Introduction of a phenylalanine sink in fast growing cyanobacterium Synechococcus elongatus PCC 11801 leads to improved PSII efficiency, linear electron transport, and carbon fixation.

Cyanobacteria are investigated for fundamental photosynthesis research and sustainable production of valuable biochemicals. However, low product titer and biomass productivities are major bottlenecks to the economical scale-up. Recent studies have shown that the introduction of a metabolic sink, such as sucrose, 2,3-butanediol, and 2-phenyl ethanol, in cyanobacteria improves carbon fixation by relieving the "sink" limitation of photosynthesis.

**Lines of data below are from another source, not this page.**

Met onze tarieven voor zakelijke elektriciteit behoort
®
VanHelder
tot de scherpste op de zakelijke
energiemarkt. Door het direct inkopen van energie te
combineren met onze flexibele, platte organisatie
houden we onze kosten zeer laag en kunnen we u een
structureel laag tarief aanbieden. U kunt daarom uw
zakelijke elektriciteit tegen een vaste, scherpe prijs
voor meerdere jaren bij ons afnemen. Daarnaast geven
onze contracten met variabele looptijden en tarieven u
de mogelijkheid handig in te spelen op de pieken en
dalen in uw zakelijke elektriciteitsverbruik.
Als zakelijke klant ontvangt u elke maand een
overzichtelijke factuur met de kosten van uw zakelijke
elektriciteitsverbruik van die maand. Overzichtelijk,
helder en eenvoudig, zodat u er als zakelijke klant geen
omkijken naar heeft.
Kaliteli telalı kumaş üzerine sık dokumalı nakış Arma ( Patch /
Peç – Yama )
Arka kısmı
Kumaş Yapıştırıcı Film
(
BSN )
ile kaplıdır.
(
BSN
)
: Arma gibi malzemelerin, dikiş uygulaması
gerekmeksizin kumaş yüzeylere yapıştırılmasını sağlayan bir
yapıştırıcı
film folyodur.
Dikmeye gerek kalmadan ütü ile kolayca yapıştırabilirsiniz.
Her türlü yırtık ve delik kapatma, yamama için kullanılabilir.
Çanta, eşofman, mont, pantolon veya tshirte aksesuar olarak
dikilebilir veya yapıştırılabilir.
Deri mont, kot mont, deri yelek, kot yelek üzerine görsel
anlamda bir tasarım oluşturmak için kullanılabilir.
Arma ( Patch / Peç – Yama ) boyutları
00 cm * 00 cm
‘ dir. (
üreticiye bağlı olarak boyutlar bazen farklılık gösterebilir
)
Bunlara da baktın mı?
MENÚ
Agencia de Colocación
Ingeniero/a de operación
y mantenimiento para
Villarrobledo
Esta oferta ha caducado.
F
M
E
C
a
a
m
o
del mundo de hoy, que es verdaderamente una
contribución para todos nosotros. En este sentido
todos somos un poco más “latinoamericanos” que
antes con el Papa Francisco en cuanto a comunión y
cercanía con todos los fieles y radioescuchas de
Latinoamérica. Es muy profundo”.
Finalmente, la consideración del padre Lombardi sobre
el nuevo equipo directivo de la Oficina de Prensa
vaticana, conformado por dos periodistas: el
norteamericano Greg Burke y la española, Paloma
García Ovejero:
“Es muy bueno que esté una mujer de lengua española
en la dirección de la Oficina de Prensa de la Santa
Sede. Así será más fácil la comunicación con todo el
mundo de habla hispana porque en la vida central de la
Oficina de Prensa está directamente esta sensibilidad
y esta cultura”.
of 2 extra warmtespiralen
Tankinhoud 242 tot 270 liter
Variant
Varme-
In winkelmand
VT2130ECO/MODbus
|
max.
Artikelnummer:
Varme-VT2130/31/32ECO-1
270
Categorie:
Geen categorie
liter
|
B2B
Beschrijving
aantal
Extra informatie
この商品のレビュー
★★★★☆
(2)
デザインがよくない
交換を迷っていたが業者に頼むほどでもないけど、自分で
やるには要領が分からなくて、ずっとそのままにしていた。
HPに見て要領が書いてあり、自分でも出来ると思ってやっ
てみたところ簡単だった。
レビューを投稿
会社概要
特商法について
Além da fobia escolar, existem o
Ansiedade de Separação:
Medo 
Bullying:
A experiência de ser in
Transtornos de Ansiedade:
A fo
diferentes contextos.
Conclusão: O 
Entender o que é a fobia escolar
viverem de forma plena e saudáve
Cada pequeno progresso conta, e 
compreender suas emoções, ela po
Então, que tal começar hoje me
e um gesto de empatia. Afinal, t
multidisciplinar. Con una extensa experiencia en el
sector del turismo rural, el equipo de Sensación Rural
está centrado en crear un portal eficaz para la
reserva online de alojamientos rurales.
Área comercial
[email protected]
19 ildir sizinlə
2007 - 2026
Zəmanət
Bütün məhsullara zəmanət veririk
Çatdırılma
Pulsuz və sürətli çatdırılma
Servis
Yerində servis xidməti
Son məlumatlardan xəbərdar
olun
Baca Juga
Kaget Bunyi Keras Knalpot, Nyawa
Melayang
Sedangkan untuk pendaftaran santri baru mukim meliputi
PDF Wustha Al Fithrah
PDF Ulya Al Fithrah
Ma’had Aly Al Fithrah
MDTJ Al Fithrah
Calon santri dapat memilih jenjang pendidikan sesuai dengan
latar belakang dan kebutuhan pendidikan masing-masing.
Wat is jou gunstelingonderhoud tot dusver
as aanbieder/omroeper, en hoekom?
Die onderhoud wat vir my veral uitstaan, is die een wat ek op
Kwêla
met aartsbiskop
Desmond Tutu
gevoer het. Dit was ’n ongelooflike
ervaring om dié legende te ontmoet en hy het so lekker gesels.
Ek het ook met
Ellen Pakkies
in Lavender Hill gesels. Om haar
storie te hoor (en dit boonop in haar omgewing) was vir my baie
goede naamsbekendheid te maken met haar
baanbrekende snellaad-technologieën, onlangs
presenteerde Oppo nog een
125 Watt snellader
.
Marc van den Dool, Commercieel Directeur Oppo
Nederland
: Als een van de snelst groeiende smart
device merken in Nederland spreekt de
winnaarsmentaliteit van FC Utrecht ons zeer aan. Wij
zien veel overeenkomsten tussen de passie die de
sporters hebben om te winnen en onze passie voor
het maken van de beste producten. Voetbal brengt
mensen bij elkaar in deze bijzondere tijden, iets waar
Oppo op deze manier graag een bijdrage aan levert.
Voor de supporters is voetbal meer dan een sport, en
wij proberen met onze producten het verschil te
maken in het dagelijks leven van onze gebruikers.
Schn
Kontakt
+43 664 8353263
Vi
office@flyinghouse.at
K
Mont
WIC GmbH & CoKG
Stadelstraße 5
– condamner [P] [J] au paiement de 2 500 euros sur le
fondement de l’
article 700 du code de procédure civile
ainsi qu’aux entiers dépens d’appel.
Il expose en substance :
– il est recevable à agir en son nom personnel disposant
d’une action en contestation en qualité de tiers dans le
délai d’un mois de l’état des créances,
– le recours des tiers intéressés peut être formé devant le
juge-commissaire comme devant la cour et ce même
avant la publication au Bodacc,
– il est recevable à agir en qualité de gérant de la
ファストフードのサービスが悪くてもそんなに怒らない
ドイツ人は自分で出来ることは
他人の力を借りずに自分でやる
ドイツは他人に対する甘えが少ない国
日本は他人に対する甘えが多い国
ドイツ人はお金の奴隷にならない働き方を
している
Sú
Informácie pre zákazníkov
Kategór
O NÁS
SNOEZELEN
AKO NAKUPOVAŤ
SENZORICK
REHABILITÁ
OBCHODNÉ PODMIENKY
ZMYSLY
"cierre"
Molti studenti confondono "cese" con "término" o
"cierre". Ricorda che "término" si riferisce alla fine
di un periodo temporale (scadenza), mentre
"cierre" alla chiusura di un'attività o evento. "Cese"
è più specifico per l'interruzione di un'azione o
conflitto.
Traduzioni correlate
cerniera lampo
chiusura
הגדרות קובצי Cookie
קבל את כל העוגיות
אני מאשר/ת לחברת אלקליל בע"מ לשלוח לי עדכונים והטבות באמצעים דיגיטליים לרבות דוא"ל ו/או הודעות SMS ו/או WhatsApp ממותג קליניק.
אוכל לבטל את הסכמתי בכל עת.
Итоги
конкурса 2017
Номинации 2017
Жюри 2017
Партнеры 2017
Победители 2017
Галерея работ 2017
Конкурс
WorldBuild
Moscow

However, the impact of light intensity on the behavior of this sink-derived enhancement in carbon fixation is not well understood and is necessary for translation to outdoor cultivation. Here, using random mutagenesis, we engineered Synechococcus elongatus PCC 11801 to overproduce 1.24 g L phenylalanine (Phe) in 3 days, identified L531W in the TolC protein as an important driver of Phe efflux, and investigated the effect of light intensity on total carbon fixation. We found that low light results in competition between biomass and Phe, whereas under excess light, a higher flux of fixed carbon is directed to the Phe sink. The introduction of the Phe sink improves the quantum yields of photosystem I and II with a concomitant increase in the total electron flow leading to nearly 70% increase in carbon fixation at high light in the mutant strain. Additionally, the cyclic electron flow decreased, which has implications for the ATP/NADPH production ratio. Our data highlight how light intensity affects the sink-derived enhancement in carbon fixation, the role of CEF to balance the source-sink demand for ATP and NADPH, and the enhancement of inorganic carbon fixation in cyanobacteria with an engineered sink.